§ Task to carry out:
Within the records below, reproduce without change the lines from the line that has "western part of the state" through the line that has "# Data sources for this tutorial", and only those.

Saved entries
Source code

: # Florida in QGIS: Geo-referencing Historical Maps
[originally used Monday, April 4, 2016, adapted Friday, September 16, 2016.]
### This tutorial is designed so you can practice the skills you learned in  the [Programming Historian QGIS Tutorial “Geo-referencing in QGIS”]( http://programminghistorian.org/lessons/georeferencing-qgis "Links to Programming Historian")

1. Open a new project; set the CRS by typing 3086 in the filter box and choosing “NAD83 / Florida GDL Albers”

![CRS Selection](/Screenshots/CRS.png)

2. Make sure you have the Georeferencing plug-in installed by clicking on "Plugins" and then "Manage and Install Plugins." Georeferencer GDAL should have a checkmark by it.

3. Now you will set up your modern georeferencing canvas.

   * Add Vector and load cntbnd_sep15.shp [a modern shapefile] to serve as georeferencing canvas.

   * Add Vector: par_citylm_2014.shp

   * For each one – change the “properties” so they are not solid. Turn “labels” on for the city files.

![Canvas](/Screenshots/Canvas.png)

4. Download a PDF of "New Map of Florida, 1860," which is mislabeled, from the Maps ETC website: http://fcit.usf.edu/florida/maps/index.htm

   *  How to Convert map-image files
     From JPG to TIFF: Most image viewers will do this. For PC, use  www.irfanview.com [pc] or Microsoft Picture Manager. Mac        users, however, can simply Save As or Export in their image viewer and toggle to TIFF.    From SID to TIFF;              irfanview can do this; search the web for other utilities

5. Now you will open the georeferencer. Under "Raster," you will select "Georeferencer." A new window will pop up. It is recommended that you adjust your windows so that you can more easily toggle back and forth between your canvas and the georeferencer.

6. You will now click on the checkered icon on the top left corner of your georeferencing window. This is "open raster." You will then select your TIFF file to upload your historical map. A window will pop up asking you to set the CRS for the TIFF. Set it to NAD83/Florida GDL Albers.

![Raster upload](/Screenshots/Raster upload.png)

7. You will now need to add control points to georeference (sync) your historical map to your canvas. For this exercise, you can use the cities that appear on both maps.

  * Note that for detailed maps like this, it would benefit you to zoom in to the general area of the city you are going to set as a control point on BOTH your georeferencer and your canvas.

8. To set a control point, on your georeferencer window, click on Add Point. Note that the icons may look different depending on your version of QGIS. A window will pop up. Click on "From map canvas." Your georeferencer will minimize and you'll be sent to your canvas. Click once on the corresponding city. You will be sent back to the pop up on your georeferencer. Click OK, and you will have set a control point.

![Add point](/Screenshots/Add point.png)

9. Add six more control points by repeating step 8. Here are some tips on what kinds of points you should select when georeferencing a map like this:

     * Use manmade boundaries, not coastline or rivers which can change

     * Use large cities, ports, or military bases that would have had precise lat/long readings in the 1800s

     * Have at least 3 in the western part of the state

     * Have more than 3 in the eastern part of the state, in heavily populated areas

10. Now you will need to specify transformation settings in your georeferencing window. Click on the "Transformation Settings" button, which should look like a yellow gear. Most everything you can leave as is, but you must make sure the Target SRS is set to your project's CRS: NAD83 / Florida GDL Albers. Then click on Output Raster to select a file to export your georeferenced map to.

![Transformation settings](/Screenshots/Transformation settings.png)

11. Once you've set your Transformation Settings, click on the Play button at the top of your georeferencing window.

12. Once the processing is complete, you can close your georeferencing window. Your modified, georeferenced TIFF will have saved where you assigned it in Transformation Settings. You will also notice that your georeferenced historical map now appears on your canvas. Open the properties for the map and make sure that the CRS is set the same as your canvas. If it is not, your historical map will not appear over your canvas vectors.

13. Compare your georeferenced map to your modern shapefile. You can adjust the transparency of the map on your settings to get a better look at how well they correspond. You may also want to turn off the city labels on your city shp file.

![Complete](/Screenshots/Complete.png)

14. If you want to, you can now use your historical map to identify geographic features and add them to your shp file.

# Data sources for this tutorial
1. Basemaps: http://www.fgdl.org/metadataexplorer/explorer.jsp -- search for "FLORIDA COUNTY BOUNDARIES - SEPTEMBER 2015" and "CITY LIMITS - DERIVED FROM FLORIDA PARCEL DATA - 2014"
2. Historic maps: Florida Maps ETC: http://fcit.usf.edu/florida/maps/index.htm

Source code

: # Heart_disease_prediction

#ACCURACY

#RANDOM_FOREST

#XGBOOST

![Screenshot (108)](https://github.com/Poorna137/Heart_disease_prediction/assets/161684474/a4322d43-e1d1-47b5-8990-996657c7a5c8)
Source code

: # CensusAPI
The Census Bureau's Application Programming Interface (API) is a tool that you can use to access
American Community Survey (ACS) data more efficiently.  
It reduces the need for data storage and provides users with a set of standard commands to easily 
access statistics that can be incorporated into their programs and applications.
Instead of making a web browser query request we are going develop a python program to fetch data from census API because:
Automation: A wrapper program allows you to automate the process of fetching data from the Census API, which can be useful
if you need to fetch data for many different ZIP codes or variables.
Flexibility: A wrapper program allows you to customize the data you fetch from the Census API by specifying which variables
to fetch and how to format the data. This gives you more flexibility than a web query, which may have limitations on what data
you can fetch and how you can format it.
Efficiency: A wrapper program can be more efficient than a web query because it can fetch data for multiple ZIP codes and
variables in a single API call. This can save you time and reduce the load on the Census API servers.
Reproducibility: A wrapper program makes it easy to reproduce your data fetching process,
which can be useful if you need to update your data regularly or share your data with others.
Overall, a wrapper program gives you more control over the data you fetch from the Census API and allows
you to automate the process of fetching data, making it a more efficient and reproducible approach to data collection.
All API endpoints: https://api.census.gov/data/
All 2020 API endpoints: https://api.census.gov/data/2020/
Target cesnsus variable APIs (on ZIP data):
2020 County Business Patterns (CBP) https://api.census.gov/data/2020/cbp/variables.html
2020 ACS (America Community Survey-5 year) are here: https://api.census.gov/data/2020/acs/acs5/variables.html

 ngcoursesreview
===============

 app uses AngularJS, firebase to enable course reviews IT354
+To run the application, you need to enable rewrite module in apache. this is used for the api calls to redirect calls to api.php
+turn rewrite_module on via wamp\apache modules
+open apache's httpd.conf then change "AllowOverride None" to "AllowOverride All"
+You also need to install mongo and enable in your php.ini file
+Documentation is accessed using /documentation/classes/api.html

§ Output of the exercise:
     * Have at least 3 in the western part of the state

     * Have more than 3 in the eastern part of the state, in heavily populated areas

10. Now you will need to specify transformation settings in your georeferencing window. Click on the "Transformation Settings" button, which should look like a yellow gear. Most everything you can leave as is, but you must make sure the Target SRS is set to your project's CRS: NAD83 / Florida GDL Albers. Then click on Output Raster to select a file to export your georeferenced map to.

![Transformation settings](/Screenshots/Transformation settings.png)

11. Once you've set your Transformation Settings, click on the Play button at the top of your georeferencing window.

12. Once the processing is complete, you can close your georeferencing window. Your modified, georeferenced TIFF will have saved where you assigned it in Transformation Settings. You will also notice that your georeferenced historical map now appears on your canvas. Open the properties for the map and make sure that the CRS is set the same as your canvas. If it is not, your historical map will not appear over your canvas vectors.

13. Compare your georeferenced map to your modern shapefile. You can adjust the transparency of the map on your settings to get a better look at how well they correspond. You may also want to turn off the city labels on your city shp file.

![Complete](/Screenshots/Complete.png)

14. If you want to, you can now use your historical map to identify geographic features and add them to your shp file.

# Data sources for this tutorial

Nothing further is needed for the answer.